● Excerpted data
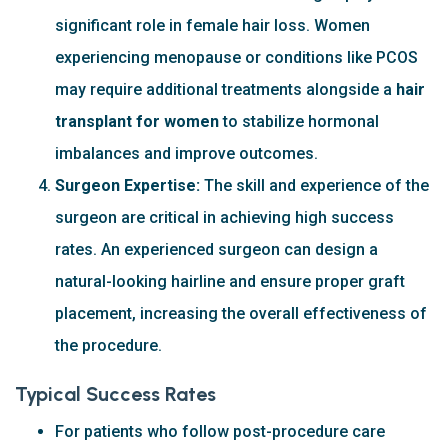
significant role in female hair loss. Women
experiencing menopause or conditions like PCOS
may require additional treatments alongside a
hair
transplant for women
to stabilize hormonal
imbalances and improve outcomes.
Surgeon Expertise:
The skill and experience of the
surgeon are critical in achieving high success
rates. An experienced surgeon can design a
natural-looking hairline and ensure proper graft
placement, increasing the overall effectiveness of
the procedure.
Typical Success Rates
For patients who follow post-procedure care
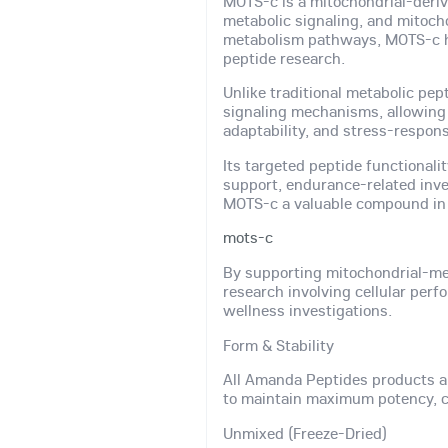
MOTS-c is a mitochondrial-derive
metabolic signaling, and mitocho
metabolism pathways, MOTS-c ha
peptide research.
Unlike traditional metabolic pep
signaling mechanisms, allowing r
adaptability, and stress-respon
Its targeted peptide functionali
support, endurance-related inve
MOTS-c a valuable compound in 
mots-c
By supporting mitochondrial-me
research involving cellular per
wellness investigations.
Form & Stability
All Amanda Peptides products a
to maintain maximum potency, co
Unmixed (Freeze-Dried)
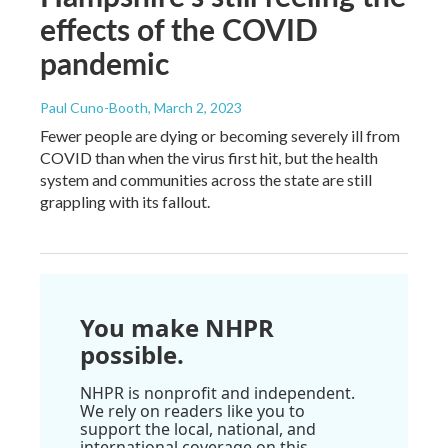
effects of the COVID
pandemic
Paul Cuno-Booth
, March 2, 2023
Fewer people are dying or becoming severely ill from
COVID than when the virus first hit, but the health
system and communities across the state are still
grappling with its fallout.
You make NHPR
possible.
NHPR is nonprofit and independent.
We rely on readers like you to
support the local, national, and
international coverage on this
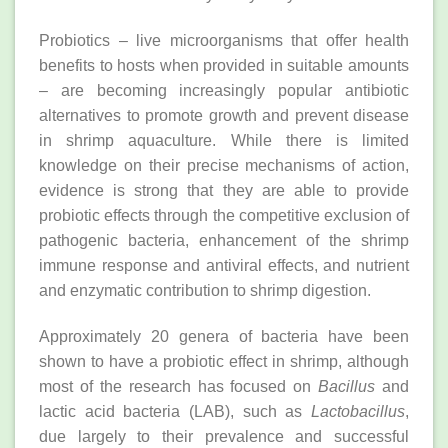
Probiotics – live microorganisms that offer health
benefits to hosts when provided in suitable amounts
– are becoming increasingly popular antibiotic
alternatives to promote growth and prevent disease
in shrimp aquaculture. While there is limited
knowledge on their precise mechanisms of action,
evidence is strong that they are able to provide
probiotic effects through the competitive exclusion of
pathogenic bacteria, enhancement of the shrimp
immune response and antiviral effects, and nutrient
and enzymatic contribution to shrimp digestion.
Approximately 20 genera of bacteria have been
shown to have a probiotic effect in shrimp, although
most of the research has focused on
Bacillus
and
lactic acid bacteria (LAB), such as
Lactobacillus
,
due largely to their prevalence and successful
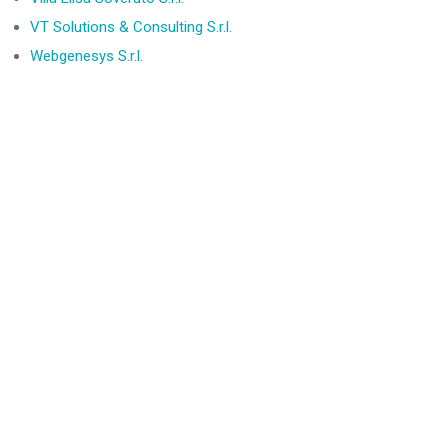
VT Solutions & Consulting S.r.l.
Webgenesys S.r.l.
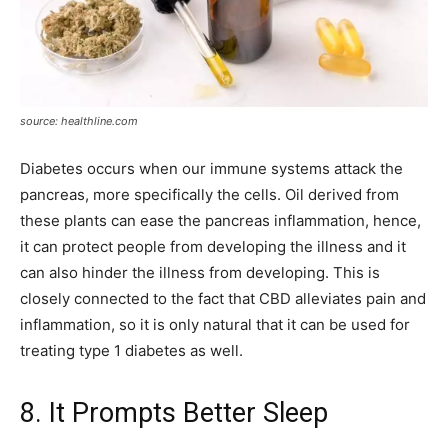
source: healthline.com
Diabetes occurs when our immune systems attack the
pancreas, more specifically the cells. Oil derived from
these plants can ease the pancreas inflammation, hence,
it can protect people from developing the illness and it
can also hinder the illness from developing. This is
closely connected to the fact that CBD alleviates pain and
inflammation, so it is only natural that it can be used for
treating type 1 diabetes as well.
8. It Prompts Better Sleep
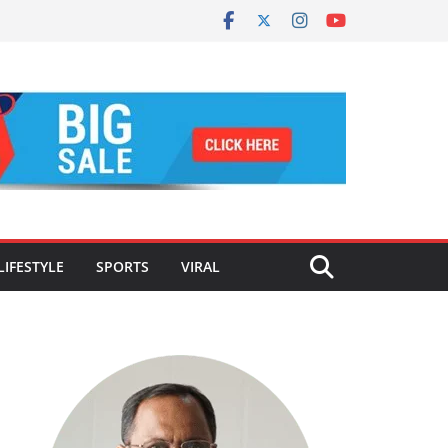
LIFESTYLE
SPORTS
VIRAL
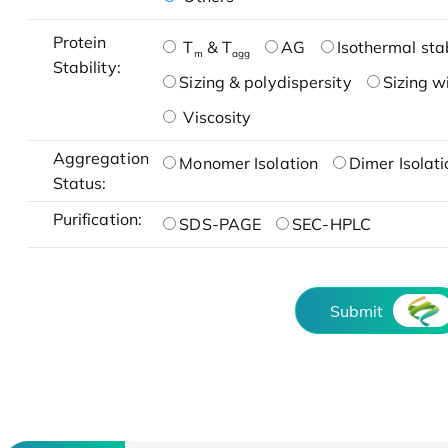
Protein
T
& T
AG
Isothermal stab
m
agg
Stability:
Sizing & polydispersity
Sizing w
Viscosity
Aggregation
Monomer Isolation
Dimer Isolati
Status:
Purification:
SDS-PAGE
SEC-HPLC
Submit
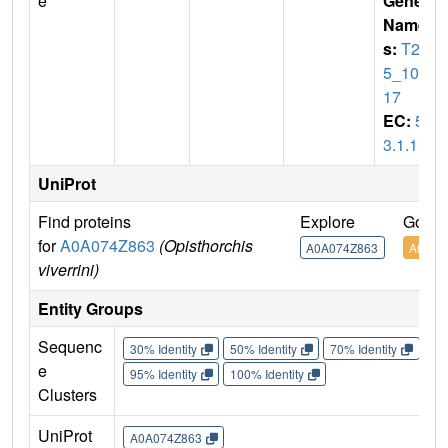
e
Gene
Name
s:
T26
5_100
17
EC:
5.
3.1.1
UniProt
Find proteins
Explore
Go to
for
A0A074Z863
(Opisthorchis
A0A074Z863
A0A07
viverrini)
Entity Groups
Sequenc
30% Identity
50% Identity
70% Identity
90%
e
95% Identity
100% Identity
Clusters
UniProt
A0A074Z863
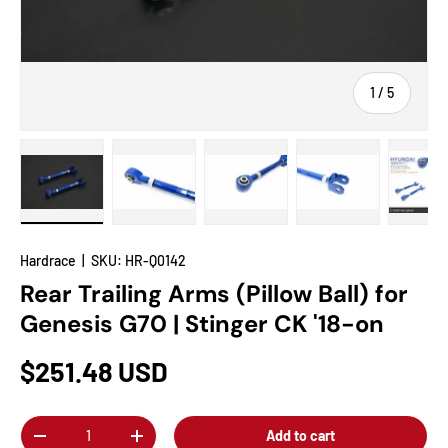
of
1
/
5
Load image 1 in gallery view
Load image 2 in gallery view
Load image 3 in gallery view
Load image 4 in
Lo
Hardrace
|
SKU:
HR-Q0142
Rear Trailing Arms (Pillow Ball) for
Genesis G70 | Stinger CK '18-on
$251.48 USD
Qty
Add to cart
-
+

● What to work on
When a line in the material contains the string "view", copy that line.

● Solution
Load image 1 in gallery view
Load image 2 in gallery view
Load image 3 in gallery view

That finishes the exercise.